SELECTED TEXT.
..............................

Martin Turk (born 21 August 2003) is a Slovenian professional footballer who plays for Italian  club Sampdoria, on loan from Parma, as a goalkeeper.

Club career 
Born in Koper, Turk played in the youth sectors of Jadran Dekani and Koper, before joining Italian side Parma in 2019, aged 15. He made his professional debut for the club on 22 February 2022, in a goalless Serie B draw against Pisa.

On 19 July 2022, Turk was loaned to Serie C side Reggiana. He made eight league appearances for Reggiana in the first half of the 2022–23 season. On 13 January 2023, Turk was re-called by Parma and subsequently loaned out to Serie A side Sampdoria for the rest of the season. He made his debut for the blucerchiati on 12 March in a 4–2 away loss against Juventus, becoming the first 2003-born goalkeeper to play in Serie A.

..............................

EXERCISE 1.
In the passage on Martin Turk, which team beat Sampdoria in the match where he debuted for that club?
EXERCISE 2.
Write out the part of the passage on Martin Turk starting with "On 19 July 2022, Turk" and going on through "in Serie A.".
The items are separate material, unrelated to the passage on Martin Turk.

(Saved entries)
..............................

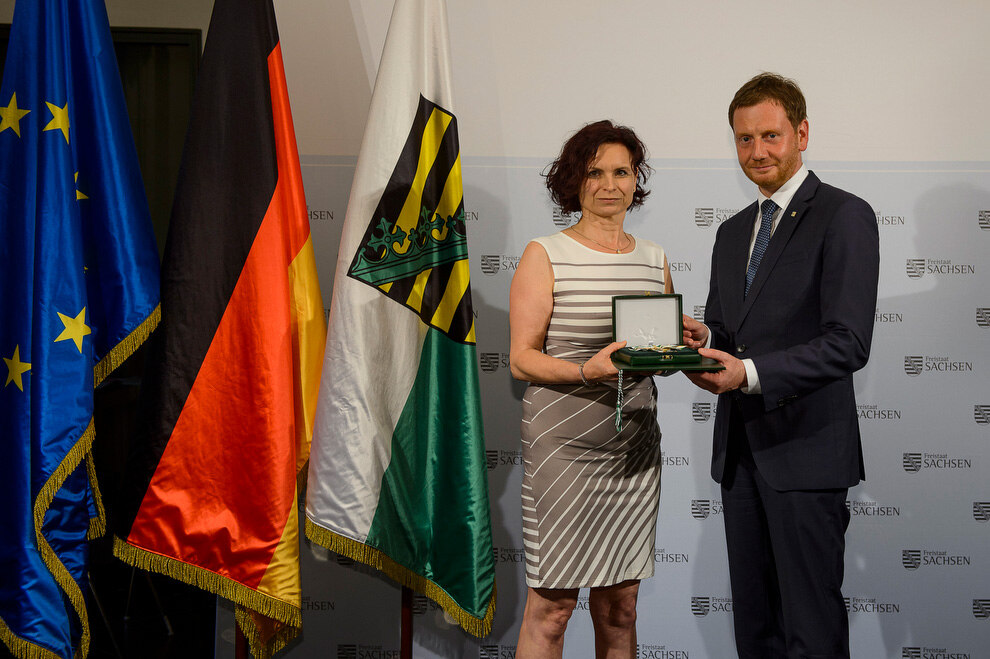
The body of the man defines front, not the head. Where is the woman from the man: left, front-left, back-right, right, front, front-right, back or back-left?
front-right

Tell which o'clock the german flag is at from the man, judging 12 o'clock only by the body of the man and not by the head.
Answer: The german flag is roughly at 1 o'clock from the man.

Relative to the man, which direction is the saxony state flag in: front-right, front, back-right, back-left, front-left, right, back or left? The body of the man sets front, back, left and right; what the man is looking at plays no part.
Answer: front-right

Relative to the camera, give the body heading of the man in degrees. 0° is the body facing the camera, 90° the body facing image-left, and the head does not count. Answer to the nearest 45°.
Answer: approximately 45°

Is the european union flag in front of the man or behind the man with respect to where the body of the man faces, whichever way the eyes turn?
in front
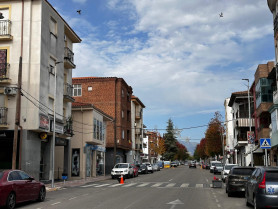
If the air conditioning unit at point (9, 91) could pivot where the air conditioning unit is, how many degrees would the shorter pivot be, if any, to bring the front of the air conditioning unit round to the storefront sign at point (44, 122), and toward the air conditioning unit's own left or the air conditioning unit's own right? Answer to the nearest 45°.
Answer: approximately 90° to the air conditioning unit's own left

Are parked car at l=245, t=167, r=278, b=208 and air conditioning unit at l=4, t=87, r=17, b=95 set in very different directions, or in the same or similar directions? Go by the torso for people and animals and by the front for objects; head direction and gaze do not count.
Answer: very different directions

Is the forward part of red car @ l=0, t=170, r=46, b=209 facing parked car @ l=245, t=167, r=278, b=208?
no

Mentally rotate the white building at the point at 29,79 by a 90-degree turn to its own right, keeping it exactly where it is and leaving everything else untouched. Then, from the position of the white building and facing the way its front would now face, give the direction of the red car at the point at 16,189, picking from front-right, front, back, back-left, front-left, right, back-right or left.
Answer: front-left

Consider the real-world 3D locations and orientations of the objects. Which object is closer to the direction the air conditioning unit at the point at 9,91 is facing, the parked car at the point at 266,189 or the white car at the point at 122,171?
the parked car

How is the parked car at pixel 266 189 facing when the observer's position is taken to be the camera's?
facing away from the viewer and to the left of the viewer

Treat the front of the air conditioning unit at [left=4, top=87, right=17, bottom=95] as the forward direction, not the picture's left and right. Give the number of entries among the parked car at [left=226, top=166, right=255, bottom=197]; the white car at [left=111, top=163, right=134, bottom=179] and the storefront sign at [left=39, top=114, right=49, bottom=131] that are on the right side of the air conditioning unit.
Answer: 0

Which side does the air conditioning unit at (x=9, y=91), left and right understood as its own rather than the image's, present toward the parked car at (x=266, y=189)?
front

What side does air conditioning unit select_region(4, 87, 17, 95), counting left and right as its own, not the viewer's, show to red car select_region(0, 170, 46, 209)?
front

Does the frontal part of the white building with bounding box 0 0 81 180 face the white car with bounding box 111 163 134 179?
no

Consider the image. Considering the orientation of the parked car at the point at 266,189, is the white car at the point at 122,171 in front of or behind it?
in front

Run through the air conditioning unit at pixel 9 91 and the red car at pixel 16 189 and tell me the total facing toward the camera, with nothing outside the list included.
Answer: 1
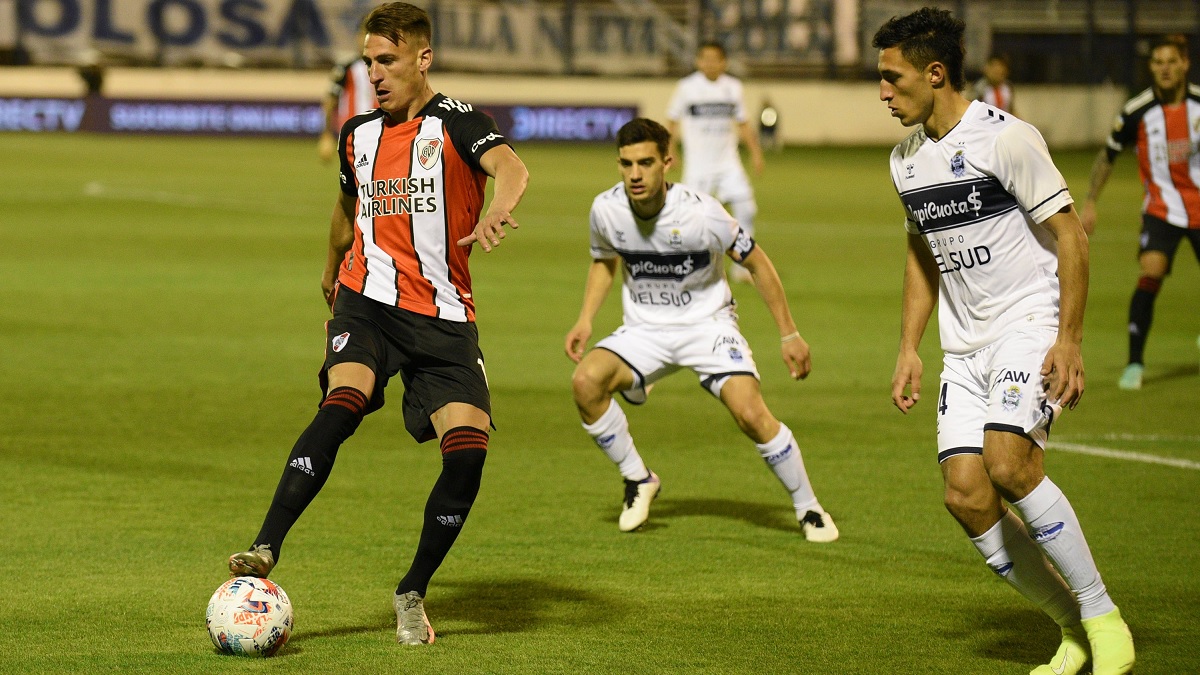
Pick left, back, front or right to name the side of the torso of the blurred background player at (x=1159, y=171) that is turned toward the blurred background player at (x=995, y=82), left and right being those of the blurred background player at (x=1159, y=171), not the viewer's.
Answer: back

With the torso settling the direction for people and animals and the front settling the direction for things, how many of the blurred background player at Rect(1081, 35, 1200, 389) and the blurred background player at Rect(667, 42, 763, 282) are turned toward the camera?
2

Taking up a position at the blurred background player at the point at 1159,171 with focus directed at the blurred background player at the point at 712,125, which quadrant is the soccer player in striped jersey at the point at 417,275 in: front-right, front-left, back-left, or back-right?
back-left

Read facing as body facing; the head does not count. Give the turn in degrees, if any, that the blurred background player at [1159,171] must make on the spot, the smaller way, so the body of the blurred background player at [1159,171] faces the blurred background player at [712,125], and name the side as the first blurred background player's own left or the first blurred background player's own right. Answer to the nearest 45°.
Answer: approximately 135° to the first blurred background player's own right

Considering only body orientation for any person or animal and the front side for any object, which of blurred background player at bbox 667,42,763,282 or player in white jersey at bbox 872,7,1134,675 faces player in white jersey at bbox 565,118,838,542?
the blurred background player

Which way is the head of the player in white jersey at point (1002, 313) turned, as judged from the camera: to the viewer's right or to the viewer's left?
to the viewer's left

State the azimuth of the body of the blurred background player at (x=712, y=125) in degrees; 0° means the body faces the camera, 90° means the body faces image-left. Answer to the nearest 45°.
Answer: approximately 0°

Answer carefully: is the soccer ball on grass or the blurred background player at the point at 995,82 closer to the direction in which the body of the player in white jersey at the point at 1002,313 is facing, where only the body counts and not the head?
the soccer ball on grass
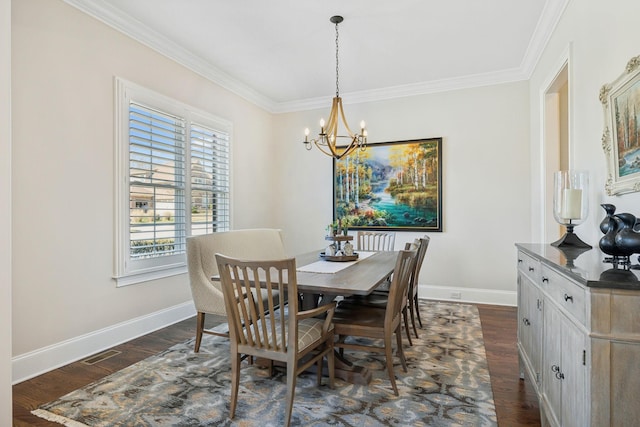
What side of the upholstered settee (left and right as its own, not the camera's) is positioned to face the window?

..............................

TASK RESULT 1.
Juventus, in a 4–2 away loss on 12 March.

TASK RESULT 2.
On 19 July 2022, Turk was loaned to Serie C side Reggiana. He made eight league appearances for Reggiana in the first half of the 2022–23 season. On 13 January 2023, Turk was re-called by Parma and subsequently loaned out to Serie A side Sampdoria for the rest of the season. He made his debut for the blucerchiati on 12 March in a 4–2 away loss against Juventus, becoming the first 2003-born goalkeeper to play in Serie A.